Middle school is one of the most important time periods for development in a young athlete’s career. It’s an oftentimes difficult transition period between casual recreation leagues and the intensity of high school sports, separating those who can hang with the best from the ones who can’t.

Of course, it’s the perfect time to sharpen one’s skills, too. Most players come into sixth grade raw and still learning the basics of their respective sport and they go from there.

So when Imari Berry came into Richview Middle School and was playing help-and-recover defense while guiding her teammates on where to position themselves to maximize their defensive prowess, head coach Kevin King knew that someone special had arrived.

“Really, a lot of it through those three years was just trying to make sure she was in a good position,” King said. “Honestly, she’s just a great player.

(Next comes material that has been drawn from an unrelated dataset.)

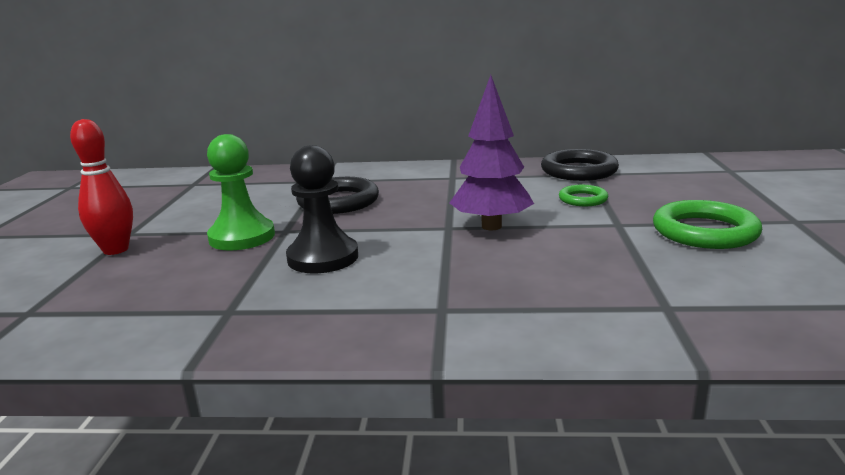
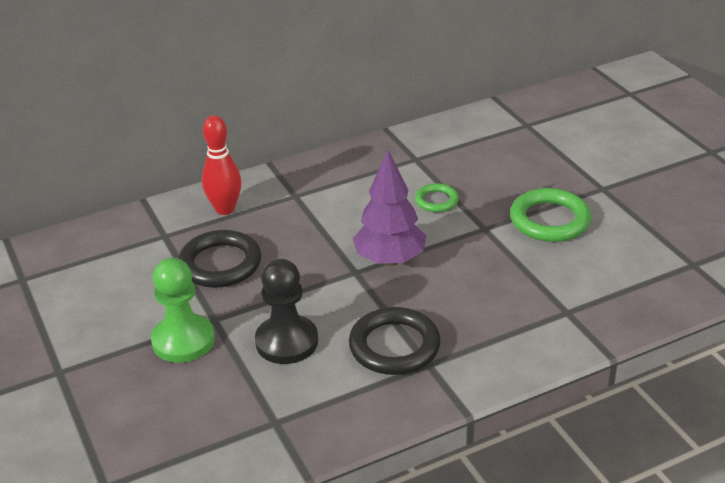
camera: 30 degrees left, 15 degrees up
red bowling pin [70,119,133,255] -> red bowling pin moved to [202,115,242,215]
black ring [541,149,619,181] -> black ring moved to [349,307,441,375]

My biggest concern was that I wouldn’t inhibit her.”

Berry started playing basketball in fourth grade after her mom, Shaquitta, saw her playing in the street with her two older brothers – who would both go on to play at Clarksville High – and her talent was clear.

Listed at 5-foot-10, the combo guard’s favorite NBA player is Kyrie Irving and her innate ability to control the game with raw talent, knowledge and awareness mirrors her idols.

As a seventh grader, she was called to the sideline by her coach while taking the ball up to receive instructions. While heading over, she took a shot from half court – much to King’s bewilderment – only for the shot to go in as the buzzer went off.

“That was one of those moments where she’s just aware of everything,” King said. “You can see her get a steal and as he’s going down the court she’s looking at the clock, she’s seeing where everybody’s at. She just knows what’s happening.”

One time on defense, she was defending the top of the key and grabbed a rebound about eight feet from the baseline. Without hesitating, she turned and threw a full-court bounce pass in transition between eight bodies to hit a teammate for a wide-open layup.

There was even one game in sixth grade when Imari was playing for her AAU team, the Tennessee Sol, where her mom remembers watching Imari take three-pointer after three-pointer.

“I never saw her shoot a three, but she kept shooting threes back-to-back,” Shaquitta said. “That’s how I knew basketball was hers.”

People have taken notice. Before even finishing her middle schooler career, she was offered full basketball scholarships by Murray State and Vanderbilt with an offer from hometown school Austin Peay coming shortly after.

But you wouldn’t even know it if you didn’t hear it from somebody else.

“She wasn’t like ‘I’m getting offers from colleges!’ she just still didn’t want to talk about it,” King said. “She was just worried about her teammates and wanted to play basketball. She didn’t want to gloat about it or brag about it.

“To have an offer from Vanderbilt? She doesn’t even really tell people.”

Berry led Richview to final four appearances in the state tournament as a sixth and seventh grader and a top-three finish in eighth grade. They finished with a 59-14 record and 81 percent win percentage in her three years.

She packed the scoresheet every single game, leading the team in points, assists, rebounds, steals and blocks.

But if you were to ask her how many points she had scored last game…

“She’d say ‘zero.’ She’d have 26 or 30,” King said. “She’s just so humble and doesn’t want any attention, she just wants to go play basketball. She doesn’t do any of it for fame or glory, anything like that.”

Her disdain for the spotlight and selflessness often led to her passing up open shots so that her teammates could have a chance to score – that’s just how she is.

It doesn’t stop there. Berry’s personality exceeds even her talent on the court, making her an extremely pleasant person to be around for people of all ages.

“She’s just a sweet kid,” King said. “I have twin three-year-olds and every time she sees them, she runs up, she says hi, she gives them a hug, she picks them up. One of them follows her around everywhere she goes. Even if we see her at one of the high school basketball games, she takes them to the concession stand and just lets them tag along, and to me that says a lot about the person.

“She’s such a great kid, and she is still a kid. A ton of balance, she’s doing a phenomenal job trying to balance the attention she gets as a basketball player and still being a down-to-Earth kid.”

With that innate ability to take over a game while making everyone around her better, the state of Tennessee should be put on notice. She’ll join a Clarksville Lady Wildcats team returning almost all of its production (and getting key players back from injury) from a 14-14 season that saw them advance to the Region 5-AAA tournament.

Not only that, but Berry will be under the tutelage of coach Brian Rush who has already handled one mega-prospect in Bashaara Graves – the greatest women’s basketball player in CHS history who went on to spend four years at Tennessee and get drafted into the WNBA. She has already helped Berry and the two will likely be a popular pair for years to come.

Between her magnetic personality and dazzling on-court talent, Clarksville clearly has itself another special talent. Witness her while you can because it won’t be long until she’s on a much grander stage.